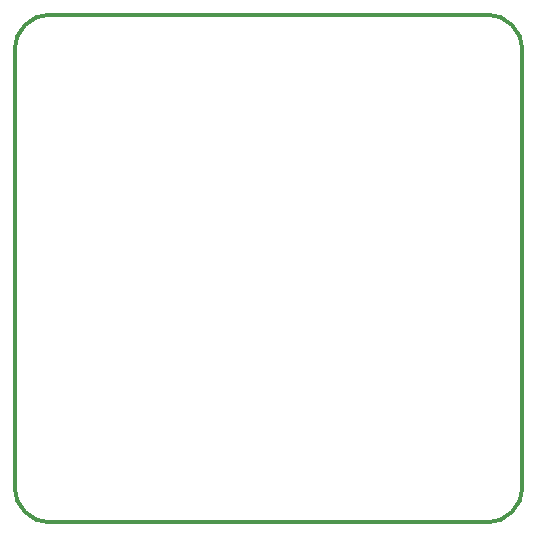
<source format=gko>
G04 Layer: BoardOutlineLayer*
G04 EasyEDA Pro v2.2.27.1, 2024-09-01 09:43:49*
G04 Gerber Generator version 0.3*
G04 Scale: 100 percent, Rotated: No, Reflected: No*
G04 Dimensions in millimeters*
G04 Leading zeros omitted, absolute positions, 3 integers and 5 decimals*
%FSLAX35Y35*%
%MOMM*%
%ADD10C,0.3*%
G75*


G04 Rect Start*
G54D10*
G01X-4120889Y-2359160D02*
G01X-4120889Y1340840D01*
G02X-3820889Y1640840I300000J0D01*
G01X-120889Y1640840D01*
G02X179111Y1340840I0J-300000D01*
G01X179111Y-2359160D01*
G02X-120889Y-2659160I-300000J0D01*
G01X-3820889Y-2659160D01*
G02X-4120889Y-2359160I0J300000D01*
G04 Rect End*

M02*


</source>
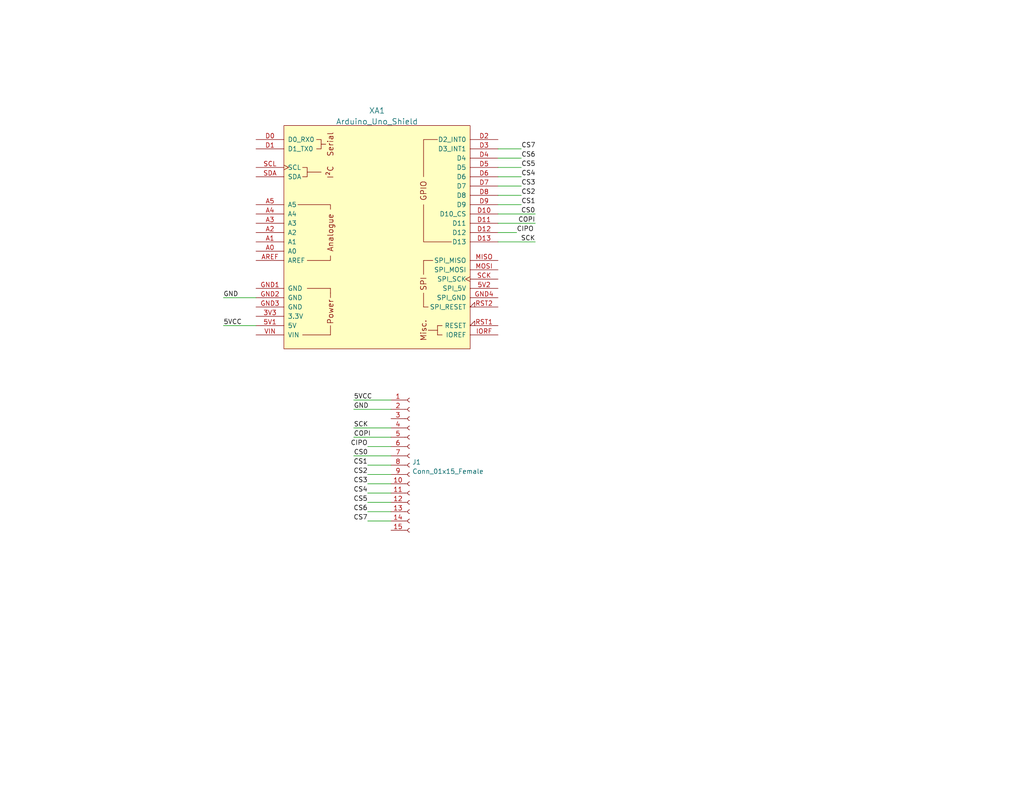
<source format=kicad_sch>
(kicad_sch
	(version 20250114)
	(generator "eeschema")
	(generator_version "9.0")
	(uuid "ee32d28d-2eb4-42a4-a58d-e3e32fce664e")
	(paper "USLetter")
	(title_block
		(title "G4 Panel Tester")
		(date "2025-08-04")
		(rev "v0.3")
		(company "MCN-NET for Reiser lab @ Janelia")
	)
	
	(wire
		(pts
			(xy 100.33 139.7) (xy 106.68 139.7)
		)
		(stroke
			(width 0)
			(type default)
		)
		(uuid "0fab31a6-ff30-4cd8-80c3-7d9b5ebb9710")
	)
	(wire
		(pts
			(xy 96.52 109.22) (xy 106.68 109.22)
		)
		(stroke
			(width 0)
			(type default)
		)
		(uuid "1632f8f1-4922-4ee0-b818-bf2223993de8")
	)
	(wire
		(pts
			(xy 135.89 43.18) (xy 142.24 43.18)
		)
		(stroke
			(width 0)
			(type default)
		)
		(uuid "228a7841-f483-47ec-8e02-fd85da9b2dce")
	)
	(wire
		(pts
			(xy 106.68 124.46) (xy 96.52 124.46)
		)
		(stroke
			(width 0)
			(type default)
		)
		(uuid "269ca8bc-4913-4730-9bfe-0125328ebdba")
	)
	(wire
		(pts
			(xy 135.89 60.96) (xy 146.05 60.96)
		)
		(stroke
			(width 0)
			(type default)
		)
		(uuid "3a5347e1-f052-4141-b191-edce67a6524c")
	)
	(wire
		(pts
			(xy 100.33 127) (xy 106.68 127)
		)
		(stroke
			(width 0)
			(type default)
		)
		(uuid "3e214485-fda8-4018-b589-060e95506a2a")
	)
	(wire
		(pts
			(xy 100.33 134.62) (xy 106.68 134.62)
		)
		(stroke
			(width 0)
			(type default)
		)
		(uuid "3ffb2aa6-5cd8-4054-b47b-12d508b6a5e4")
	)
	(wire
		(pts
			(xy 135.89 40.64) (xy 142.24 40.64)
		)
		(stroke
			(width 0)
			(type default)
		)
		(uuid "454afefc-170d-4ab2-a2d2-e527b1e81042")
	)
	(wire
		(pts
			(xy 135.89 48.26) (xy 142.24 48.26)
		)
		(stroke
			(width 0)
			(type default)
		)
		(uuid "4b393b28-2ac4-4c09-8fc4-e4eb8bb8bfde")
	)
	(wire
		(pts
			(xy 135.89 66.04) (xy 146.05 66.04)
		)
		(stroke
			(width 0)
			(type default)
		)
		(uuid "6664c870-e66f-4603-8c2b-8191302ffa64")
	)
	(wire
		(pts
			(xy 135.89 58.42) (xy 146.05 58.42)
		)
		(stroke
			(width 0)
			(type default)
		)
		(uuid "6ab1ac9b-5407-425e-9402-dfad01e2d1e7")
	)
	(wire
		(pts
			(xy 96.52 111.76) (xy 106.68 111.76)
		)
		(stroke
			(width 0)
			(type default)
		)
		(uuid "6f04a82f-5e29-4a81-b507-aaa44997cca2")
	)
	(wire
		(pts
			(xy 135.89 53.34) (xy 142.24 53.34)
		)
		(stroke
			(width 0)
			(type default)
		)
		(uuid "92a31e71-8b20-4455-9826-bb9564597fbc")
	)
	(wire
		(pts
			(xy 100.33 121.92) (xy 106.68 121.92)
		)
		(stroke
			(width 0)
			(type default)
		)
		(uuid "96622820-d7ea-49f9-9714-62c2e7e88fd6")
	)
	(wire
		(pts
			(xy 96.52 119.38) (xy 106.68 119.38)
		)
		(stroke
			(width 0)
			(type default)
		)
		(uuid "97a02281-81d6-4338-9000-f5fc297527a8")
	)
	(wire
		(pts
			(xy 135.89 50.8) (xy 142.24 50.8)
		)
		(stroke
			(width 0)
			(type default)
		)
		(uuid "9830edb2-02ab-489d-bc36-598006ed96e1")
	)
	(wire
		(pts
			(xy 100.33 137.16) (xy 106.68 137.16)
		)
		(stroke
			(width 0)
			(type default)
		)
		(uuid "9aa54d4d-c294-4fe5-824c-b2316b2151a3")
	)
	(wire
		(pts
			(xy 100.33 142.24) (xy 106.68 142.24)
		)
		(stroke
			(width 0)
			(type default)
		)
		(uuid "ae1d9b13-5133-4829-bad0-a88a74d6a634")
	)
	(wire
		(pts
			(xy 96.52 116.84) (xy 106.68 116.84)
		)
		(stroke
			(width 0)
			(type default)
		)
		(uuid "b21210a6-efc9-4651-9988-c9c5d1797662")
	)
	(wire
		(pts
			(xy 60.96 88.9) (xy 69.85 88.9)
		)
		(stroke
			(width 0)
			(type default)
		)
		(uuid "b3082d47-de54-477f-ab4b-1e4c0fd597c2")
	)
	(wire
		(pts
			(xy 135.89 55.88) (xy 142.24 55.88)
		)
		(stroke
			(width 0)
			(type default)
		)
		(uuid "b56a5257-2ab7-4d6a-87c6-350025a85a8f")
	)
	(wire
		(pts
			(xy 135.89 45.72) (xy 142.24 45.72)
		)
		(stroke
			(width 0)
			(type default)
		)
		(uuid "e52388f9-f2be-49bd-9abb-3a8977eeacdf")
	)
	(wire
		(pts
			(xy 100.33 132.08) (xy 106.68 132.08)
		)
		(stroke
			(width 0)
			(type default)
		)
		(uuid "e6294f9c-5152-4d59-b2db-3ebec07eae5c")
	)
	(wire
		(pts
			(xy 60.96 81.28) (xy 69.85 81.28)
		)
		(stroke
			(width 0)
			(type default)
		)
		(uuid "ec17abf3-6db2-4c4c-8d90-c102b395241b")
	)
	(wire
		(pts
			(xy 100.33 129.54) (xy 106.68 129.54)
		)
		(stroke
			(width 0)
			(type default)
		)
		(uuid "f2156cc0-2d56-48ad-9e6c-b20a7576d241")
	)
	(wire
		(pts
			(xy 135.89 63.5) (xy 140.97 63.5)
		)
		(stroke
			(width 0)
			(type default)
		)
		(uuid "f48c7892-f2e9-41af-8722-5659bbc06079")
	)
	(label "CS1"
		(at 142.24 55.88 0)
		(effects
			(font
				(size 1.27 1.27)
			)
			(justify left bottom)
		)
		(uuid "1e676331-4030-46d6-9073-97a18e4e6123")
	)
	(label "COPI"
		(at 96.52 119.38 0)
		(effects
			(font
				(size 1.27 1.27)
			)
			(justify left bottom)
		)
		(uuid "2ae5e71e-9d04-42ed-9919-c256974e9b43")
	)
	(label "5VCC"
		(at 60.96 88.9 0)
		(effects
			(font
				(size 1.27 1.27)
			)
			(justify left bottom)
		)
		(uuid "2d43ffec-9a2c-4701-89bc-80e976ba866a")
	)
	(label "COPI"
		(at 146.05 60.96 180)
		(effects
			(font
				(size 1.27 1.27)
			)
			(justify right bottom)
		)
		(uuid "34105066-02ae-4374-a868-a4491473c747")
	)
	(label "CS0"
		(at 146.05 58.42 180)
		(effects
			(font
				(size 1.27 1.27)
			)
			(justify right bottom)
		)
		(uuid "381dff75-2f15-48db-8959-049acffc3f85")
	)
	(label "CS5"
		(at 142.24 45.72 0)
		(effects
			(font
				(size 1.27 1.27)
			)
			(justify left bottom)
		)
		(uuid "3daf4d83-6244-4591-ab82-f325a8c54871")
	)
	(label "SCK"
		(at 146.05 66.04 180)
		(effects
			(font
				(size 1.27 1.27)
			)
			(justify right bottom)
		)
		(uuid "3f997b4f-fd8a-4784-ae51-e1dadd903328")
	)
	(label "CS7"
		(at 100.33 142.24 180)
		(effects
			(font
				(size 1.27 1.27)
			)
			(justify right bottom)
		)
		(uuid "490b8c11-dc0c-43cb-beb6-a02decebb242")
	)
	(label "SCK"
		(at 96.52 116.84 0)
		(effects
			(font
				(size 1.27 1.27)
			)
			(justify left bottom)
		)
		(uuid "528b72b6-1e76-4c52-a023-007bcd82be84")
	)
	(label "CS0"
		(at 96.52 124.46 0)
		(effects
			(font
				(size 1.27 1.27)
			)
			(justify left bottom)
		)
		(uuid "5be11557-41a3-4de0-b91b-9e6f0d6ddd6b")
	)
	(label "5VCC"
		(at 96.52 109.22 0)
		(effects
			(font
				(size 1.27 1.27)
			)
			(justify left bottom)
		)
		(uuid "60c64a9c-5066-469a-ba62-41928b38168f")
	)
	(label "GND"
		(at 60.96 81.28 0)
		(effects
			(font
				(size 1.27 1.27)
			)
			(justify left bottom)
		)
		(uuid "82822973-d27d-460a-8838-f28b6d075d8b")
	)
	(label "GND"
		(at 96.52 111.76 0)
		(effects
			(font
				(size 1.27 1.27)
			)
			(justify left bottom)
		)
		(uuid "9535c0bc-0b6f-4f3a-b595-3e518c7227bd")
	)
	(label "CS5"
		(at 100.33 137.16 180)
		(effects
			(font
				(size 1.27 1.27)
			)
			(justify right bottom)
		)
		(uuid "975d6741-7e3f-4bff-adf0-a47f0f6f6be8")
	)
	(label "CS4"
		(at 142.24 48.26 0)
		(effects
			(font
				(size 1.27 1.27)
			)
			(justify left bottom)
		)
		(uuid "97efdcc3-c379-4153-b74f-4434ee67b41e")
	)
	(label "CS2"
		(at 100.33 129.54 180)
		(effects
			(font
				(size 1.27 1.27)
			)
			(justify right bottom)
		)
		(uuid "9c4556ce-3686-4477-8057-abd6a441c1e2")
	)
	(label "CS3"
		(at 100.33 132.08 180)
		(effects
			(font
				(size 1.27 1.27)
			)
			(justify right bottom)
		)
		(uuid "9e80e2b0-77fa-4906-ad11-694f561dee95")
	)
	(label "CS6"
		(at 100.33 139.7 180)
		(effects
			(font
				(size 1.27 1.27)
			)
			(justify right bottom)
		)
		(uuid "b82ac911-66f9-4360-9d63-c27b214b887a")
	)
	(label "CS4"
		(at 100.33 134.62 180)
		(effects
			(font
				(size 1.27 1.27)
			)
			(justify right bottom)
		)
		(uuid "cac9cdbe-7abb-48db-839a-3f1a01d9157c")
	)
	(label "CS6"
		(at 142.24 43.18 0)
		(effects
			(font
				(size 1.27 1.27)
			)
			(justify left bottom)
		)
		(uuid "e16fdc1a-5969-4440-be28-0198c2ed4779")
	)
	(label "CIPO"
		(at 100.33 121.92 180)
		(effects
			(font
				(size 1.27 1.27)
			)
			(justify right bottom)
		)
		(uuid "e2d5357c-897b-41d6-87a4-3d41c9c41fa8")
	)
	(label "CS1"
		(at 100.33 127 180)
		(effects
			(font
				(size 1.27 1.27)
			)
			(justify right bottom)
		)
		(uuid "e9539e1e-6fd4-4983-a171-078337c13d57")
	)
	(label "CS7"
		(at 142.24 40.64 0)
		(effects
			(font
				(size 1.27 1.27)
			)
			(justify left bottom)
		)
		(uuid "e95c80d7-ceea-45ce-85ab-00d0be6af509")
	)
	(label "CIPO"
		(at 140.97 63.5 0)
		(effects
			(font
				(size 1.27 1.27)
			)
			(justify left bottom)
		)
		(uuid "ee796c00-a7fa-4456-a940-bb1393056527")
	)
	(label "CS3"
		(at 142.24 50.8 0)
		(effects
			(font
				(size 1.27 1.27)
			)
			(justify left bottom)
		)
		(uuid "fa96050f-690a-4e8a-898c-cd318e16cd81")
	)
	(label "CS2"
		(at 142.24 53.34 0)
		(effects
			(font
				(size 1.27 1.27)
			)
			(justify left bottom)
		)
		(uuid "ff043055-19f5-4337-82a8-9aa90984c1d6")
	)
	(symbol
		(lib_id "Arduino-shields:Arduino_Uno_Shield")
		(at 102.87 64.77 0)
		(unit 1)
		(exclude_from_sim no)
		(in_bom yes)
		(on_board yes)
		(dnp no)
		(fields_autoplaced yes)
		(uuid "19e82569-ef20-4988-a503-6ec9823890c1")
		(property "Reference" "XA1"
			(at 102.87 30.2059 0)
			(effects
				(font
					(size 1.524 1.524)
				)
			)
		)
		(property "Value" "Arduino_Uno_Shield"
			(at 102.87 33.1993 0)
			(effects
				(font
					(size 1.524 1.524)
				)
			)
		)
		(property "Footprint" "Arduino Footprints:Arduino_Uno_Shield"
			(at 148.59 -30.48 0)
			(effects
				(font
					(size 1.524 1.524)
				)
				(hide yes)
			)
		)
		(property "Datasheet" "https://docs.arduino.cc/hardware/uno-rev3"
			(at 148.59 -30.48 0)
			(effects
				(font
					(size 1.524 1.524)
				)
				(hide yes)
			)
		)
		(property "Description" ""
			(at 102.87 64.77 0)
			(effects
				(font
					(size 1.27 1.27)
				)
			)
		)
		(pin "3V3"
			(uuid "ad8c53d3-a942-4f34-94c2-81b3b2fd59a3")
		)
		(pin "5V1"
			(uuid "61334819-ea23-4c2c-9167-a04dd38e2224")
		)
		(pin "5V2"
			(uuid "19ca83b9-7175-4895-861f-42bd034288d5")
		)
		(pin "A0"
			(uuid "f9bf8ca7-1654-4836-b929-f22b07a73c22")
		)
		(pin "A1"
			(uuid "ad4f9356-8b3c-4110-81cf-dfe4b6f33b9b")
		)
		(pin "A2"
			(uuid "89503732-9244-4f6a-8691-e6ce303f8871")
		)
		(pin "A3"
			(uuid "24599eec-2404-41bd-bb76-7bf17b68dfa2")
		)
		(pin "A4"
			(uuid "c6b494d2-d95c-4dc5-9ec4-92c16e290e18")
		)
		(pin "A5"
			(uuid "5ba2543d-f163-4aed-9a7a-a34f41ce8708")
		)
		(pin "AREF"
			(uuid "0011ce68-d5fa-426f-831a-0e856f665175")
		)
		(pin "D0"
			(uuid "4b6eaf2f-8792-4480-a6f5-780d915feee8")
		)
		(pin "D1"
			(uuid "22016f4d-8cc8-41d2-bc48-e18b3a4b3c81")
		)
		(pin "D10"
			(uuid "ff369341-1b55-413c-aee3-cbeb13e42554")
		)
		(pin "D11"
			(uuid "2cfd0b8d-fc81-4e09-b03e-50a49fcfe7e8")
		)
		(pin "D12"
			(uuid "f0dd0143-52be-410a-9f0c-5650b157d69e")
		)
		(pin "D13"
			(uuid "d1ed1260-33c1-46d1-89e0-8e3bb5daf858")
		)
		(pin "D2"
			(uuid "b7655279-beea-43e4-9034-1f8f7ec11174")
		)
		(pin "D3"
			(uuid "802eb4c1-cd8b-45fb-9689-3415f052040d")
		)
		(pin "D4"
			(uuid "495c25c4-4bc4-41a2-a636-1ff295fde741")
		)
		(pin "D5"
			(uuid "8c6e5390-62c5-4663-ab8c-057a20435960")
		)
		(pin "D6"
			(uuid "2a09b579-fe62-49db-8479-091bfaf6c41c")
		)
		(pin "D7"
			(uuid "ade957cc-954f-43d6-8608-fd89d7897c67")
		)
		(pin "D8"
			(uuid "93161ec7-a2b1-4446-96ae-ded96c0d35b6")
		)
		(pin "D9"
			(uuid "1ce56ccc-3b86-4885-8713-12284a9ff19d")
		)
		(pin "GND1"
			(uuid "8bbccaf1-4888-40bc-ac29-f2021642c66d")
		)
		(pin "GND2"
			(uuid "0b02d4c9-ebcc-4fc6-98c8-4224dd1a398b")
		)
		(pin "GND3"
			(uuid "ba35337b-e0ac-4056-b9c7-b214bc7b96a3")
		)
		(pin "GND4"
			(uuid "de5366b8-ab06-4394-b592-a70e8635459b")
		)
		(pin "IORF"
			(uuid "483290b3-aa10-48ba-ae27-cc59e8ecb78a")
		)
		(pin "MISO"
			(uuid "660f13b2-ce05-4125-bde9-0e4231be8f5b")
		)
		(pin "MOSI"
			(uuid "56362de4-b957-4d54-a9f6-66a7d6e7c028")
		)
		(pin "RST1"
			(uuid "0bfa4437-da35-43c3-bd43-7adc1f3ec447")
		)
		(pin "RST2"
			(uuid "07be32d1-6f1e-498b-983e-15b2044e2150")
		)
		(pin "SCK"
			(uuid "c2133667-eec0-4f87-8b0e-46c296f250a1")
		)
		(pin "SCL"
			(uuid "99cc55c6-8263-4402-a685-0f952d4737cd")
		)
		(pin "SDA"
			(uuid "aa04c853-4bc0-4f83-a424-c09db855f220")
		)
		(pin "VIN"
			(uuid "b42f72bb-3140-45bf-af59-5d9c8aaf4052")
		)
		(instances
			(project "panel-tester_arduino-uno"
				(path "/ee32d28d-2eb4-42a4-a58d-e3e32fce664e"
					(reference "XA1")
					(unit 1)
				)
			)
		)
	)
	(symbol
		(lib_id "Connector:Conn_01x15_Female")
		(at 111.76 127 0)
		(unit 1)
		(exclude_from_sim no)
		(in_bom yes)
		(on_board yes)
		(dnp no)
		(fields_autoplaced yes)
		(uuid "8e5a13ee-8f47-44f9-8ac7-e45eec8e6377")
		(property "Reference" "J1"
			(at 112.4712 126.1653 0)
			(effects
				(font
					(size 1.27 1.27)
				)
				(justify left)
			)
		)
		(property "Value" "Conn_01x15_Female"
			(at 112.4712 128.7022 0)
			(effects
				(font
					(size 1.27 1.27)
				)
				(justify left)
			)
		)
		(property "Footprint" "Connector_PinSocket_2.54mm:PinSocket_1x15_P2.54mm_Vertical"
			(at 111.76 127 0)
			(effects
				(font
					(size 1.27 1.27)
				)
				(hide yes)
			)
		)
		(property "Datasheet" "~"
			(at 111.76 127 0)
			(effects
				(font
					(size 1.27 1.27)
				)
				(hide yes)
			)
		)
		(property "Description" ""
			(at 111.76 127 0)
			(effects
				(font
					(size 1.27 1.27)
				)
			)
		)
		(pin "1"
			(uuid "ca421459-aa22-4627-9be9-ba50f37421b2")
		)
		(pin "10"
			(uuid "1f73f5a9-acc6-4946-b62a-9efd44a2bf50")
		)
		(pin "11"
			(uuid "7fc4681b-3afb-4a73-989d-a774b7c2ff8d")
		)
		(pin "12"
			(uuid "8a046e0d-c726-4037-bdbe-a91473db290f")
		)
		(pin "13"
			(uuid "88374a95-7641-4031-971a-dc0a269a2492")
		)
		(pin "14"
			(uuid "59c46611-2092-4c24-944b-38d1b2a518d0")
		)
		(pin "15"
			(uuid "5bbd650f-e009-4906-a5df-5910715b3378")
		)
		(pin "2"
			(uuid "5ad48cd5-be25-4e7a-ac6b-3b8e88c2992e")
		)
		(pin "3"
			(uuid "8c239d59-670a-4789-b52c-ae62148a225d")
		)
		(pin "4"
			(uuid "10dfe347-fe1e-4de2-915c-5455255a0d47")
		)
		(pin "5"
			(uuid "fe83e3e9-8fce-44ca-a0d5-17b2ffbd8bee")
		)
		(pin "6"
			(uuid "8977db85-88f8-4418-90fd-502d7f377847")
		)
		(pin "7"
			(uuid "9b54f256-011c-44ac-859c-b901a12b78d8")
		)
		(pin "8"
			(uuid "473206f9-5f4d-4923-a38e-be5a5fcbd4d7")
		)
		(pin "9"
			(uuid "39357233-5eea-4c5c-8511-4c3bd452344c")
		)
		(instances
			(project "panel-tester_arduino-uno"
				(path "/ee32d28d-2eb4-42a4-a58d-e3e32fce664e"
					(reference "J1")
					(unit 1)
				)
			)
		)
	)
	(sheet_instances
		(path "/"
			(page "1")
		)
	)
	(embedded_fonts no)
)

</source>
________________________
[TASK TO COMPLETE] Pictures excluded, repeat the records exactly from their opening line through the line containing "(title_block".

[WRITTEN RESPONSE]
<source format=gko>
G04 Layer: BoardOutlineLayer*
G04 EasyEDA Pro v2.2.27.1, 2024-09-01 09:43:49*
G04 Gerber Generator version 0.3*
G04 Scale: 100 percent, Rotated: No, Reflected: No*
G04 Dimensions in millimeters*
G04 Leading zeros omitted, absolute positions, 3 integers and 5 decimals*
%FSLAX35Y35*%
%MOMM*%
%ADD10C,0.3*%
G75*


G04 Rect Start*
G54D10*
G01X-4120889Y-2359160D02*
G01X-4120889Y1340840D01*
G02X-3820889Y1640840I300000J0D01*
G01X-120889Y1640840D01*
G02X179111Y1340840I0J-300000D01*
G01X179111Y-2359160D01*
G02X-120889Y-2659160I-300000J0D01*
G01X-3820889Y-2659160D01*
G02X-4120889Y-2359160I0J300000D01*
G04 Rect End*

M02*


</source>
<source format=kicad_sch>
(kicad_sch
	(version 20250114)
	(generator "eeschema")
	(generator_version "9.0")
	(uuid "ee32d28d-2eb4-42a4-a58d-e3e32fce664e")
	(paper "USLetter")
	(title_block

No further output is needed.